El Consejo Nacional Para la Defensa de la Tierra, Lago y Soberanía, que se opone a la construcción del Canal Interoceánico, considera que con la iniciativa de la Ley de Seguridad Soberana el Gobierno envía un “mensaje de amenaza” para frenar la marcha convocada para el 27 de octubre próximo, donde se pretende reunir a más de treinta mil campesinos en Managua y exigir la derogación de la Ley de Concesión del Gran Canal.
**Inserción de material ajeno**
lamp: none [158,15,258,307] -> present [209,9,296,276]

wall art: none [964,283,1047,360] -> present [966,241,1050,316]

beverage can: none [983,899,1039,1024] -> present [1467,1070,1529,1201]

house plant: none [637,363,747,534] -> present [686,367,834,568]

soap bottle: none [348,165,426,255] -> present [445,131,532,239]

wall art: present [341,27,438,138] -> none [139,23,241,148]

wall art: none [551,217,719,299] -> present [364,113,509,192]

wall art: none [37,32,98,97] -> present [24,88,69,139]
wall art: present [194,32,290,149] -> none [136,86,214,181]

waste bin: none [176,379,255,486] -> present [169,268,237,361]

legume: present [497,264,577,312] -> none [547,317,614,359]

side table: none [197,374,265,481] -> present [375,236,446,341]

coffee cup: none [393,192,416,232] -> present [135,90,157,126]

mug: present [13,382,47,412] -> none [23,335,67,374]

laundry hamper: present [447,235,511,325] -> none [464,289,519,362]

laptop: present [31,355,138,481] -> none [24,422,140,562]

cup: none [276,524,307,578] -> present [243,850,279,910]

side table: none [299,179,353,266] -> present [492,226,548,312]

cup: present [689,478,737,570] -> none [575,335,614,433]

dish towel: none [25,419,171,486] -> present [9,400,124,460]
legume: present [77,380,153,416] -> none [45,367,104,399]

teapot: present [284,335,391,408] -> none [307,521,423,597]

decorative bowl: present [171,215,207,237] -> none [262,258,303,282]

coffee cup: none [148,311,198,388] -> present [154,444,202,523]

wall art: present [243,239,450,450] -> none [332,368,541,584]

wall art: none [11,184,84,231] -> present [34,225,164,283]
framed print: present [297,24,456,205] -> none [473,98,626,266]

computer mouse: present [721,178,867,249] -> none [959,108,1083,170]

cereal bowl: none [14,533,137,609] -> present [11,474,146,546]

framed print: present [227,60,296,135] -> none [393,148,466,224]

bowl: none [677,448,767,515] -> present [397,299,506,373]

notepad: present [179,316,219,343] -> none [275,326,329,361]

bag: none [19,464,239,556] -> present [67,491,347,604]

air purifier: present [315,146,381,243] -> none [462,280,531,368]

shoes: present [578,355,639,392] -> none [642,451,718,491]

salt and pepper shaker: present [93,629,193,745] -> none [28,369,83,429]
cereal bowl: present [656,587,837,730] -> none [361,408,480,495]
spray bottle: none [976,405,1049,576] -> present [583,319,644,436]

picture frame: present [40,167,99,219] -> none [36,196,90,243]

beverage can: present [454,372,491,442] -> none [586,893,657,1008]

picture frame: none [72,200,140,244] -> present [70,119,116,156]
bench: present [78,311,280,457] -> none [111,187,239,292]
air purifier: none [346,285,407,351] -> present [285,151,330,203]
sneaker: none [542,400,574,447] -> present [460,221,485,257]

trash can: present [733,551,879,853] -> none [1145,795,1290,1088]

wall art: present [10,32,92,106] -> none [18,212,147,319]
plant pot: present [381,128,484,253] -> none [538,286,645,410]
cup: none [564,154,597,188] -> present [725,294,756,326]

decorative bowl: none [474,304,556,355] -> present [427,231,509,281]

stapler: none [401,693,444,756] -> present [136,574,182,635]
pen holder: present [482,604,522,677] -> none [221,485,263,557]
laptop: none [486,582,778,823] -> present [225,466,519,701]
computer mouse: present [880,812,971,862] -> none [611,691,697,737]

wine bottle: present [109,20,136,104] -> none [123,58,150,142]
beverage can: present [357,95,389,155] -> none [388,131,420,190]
Pariss Medina, coordinador departamental de Managua del Consejo Contra el Canal, dijo a LA PRENSA que dicha Ley “es una alerta para que todos los movimientos políticos y sociales que estamos en rebelión nos atengamos a las consecuencias”.
TRES ESCENARIOS
Medina dijo que en la marcha nacional contemplan tres escenarios. Uno es que se deje entrar a los miles de campesinos ubicados en la ruta de la construcción del Canal, que se sienten amenazados con las posibles expropiaciones, “para dejarlos atrapados y una vez encerrados, reprimirnos”.
El segundo escenario es que la Policía retenga en los empalmes de carretera los buses, camiones y no deje llegar a Managua a los campesinos.
“Eso sería desastroso porque los campesinos si no nos dejan pasar nos quedamos ahí y convertiríamos la marcha en un paro nacional, neutralizaríamos todas las vías de acceso a Managua en la Carretera Panamericana”, advirtió Medina.
Medina refirió que el tercer escenario visto es que la Policía y el Ejército no dejen salir de sus comunidades a los campesinos, como El Ayote y La Guinea o San Carlos, incluso no descarta que días previos a la marcha se detenga a los líderes del Consejo Nacional para intentar desmontar la marcha.